Vogliamo dircela la verità senza infingimento alcuno, Illustre Signor Presidente della Camera dei Deputati, Illustre Professor Claudio Magris? Sui due fronti dello scontro fratricida si batterono -ed è, questo, un discorso che concerne, ovviamente, i combattenti, non gli assassini, i malfattori, i denunciatori, i paranoici- con grande valore e coraggio gli Italiani allorché la Nazione ebbe a spaccarsi in conseguenza più del modo e dei contenuti dell'armistizio, della resa incondizionata, della durezza e del disprezzo dei vincitori, del comportamento infame e ridicolo al tempo stesso del governo italiano, che dell'armistizio in sé.
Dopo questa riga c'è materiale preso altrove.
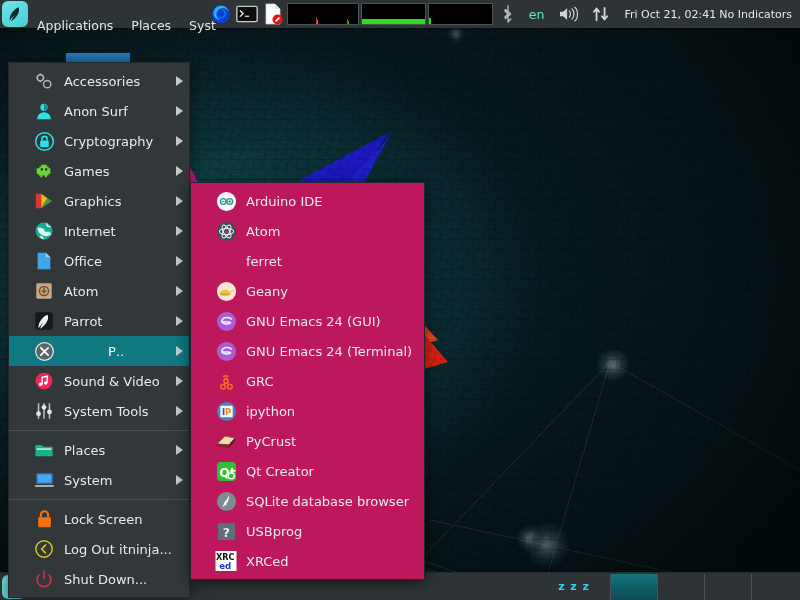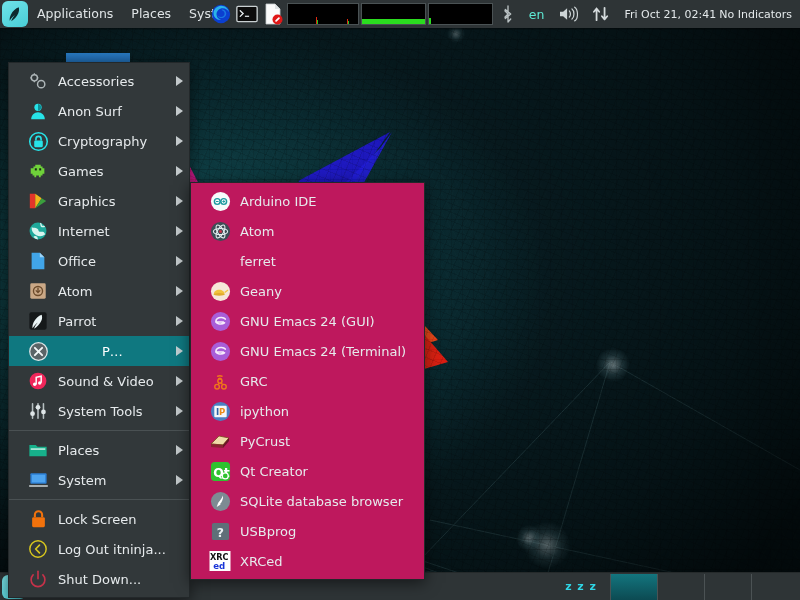"Applications" .menu-txt { padding: 0 9px -> 12px 9px }
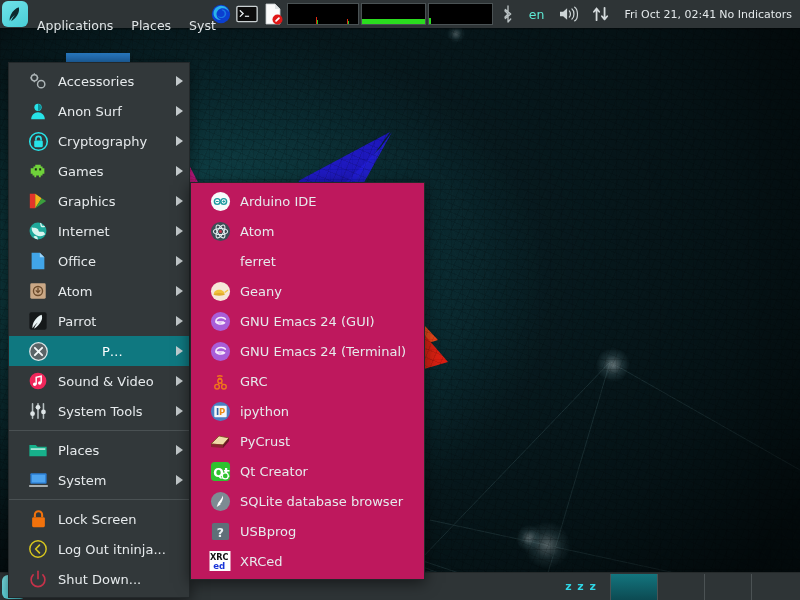"Accessories" .mi { padding: 0 6px 0 18px -> 0 6px 0 24px }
Ciò che di essi ancora resta -e, soprattutto, i discendenti, se ne accettano l'eredità spirituale- deve convincersi che quel coraggio, per quanto grande e manifestatosi anche, mai lo si dimentichi, nei confronti di tutti indistintamente gli stranieri che in Italia ritenevano di fare il bello e il cattivo tempo, non è sufficiente, completo, adeguato. Perché? Perché manca totalmente il coraggio più difficile da mettere in pratica, ma al contempo più grande se questo nemico è nato in Italia, parla italiano, vota in Italia, porta un nome italiano, è consapevole della importanza di essere italiano, ne è orgoglioso.

È questo il problema, è questo il punto, «Qui si parrà la tua nobilitate». Hic rodhus hic salta, secondo quanto correttamente dicevano i padri latini.

Ci rendiamo perfettamente conto che quanto suggeriamo è una vera e propria rivoluzione culturale. Di ardua attuazione, certo, ma... nihil impossibile volenti. Ma tale volontà, per esistere, ha bisogno di almeno tre elementi di propedeuticità. Necessità, cioè, di tre rivoluzioni preparatorie. Una psicologica, una spirituale, una storiografica. Sicuramente fra di loro strettamente connesse, eppure distinte, ancorchè non distanti.